What the exercise asks
Arrange the rows as a Markdown table with the columns "No." and "Line", starting at the row that has "担保最重要的是确认见证实际签" and ending after the last row. Number each row and leave out blank ones.

-------------------------

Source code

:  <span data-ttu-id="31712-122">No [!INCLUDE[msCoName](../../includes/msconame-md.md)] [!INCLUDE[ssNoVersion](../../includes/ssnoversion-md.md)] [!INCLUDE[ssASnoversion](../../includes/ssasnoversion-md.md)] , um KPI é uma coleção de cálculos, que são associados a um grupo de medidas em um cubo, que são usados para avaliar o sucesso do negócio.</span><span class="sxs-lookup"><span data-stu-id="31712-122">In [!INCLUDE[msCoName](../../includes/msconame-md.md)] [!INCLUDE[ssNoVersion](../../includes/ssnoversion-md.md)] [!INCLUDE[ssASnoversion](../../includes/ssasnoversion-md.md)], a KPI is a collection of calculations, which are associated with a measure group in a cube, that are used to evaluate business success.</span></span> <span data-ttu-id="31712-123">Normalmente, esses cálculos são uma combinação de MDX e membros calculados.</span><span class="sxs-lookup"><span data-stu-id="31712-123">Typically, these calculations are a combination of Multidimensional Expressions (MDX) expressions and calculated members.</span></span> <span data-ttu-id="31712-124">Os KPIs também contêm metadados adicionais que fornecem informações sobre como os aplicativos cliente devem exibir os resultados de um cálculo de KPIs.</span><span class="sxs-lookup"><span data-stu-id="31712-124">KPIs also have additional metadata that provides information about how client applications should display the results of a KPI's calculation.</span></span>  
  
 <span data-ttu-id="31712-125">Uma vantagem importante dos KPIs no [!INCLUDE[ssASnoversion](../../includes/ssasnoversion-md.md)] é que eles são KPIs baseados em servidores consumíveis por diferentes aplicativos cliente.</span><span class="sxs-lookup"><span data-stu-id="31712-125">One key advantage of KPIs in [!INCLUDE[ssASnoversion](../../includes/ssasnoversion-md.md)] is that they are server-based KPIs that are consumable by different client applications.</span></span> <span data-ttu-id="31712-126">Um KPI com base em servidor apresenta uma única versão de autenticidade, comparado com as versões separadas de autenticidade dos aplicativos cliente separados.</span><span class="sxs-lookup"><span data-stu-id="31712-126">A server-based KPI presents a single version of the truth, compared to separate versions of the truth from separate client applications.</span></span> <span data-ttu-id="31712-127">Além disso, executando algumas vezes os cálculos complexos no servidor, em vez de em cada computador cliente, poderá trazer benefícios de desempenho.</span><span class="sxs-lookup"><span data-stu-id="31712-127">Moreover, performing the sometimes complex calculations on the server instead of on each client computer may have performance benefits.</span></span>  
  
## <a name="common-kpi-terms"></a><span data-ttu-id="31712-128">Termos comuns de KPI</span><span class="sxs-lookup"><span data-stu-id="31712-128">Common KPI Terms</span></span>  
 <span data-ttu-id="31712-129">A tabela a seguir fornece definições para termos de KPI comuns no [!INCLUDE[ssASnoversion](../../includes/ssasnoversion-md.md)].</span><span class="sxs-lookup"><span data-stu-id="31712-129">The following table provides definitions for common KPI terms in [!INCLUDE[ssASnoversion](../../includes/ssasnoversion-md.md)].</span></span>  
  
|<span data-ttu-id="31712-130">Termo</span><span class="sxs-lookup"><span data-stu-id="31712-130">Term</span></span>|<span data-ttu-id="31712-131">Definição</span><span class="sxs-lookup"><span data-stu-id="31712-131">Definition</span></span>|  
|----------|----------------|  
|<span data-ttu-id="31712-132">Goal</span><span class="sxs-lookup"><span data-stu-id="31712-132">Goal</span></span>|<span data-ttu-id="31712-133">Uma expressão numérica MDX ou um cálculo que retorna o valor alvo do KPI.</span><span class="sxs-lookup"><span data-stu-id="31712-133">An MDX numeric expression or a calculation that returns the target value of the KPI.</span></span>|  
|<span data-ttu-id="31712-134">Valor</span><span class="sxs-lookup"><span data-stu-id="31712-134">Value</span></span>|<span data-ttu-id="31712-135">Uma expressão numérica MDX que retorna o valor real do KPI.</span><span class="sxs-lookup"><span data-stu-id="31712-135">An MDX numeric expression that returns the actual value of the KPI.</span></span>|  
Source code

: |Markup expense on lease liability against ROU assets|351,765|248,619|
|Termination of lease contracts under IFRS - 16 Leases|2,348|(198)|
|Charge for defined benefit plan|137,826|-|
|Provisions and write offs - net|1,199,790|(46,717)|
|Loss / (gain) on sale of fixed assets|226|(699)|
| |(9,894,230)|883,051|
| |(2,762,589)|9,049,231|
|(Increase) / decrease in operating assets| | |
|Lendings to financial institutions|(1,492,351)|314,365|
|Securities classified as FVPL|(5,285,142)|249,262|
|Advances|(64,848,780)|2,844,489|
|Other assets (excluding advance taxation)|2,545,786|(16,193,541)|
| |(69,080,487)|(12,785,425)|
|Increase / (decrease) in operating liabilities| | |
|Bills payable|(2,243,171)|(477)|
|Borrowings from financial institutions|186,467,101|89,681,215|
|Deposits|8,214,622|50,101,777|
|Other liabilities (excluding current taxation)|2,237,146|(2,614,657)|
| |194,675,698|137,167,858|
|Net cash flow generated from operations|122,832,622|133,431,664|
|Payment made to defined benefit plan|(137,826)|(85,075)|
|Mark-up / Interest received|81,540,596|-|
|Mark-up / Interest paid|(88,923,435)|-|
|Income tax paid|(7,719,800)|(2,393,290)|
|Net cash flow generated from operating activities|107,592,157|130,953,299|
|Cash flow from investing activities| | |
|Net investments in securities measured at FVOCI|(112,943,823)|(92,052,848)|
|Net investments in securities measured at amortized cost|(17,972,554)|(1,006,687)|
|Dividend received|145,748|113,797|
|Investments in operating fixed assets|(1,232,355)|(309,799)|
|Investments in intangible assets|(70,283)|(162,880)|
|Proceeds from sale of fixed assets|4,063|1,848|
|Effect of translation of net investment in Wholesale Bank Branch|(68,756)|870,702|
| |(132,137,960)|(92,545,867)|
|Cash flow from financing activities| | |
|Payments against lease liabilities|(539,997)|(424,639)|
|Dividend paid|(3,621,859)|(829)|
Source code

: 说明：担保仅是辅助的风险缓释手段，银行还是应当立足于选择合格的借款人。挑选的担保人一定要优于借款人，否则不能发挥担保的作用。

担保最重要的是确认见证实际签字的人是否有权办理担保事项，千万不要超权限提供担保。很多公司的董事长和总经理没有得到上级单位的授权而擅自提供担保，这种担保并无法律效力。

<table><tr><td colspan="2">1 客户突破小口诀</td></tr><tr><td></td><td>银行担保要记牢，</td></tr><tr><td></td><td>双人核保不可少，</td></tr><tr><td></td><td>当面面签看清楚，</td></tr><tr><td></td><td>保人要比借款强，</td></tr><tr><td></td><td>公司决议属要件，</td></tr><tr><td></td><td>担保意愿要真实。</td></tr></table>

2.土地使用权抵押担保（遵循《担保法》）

-------------------------

Written solution
| No. | Line |
|---|---|
| 1 | 担保最重要的是确认见证实际签字的人是否有权办理担保事项，千万不要超权限提供担保。很多公司的董事长和总经理没有得到上级单位的授权而擅自提供担保，这种担保并无法律效力。 |
| 2 | <table><tr><td colspan="2">1 客户突破小口诀</td></tr><tr><td></td><td>银行担保要记牢，</td></tr><tr><td></td><td>双人核保不可少，</td></tr><tr><td></td><td>当面面签看清楚，</td></tr><tr><td></td><td>保人要比借款强，</td></tr><tr><td></td><td>公司决议属要件，</td></tr><tr><td></td><td>担保意愿要真实。</td></tr></table> |
| 3 | 2.土地使用权抵押担保（遵循《担保法》） |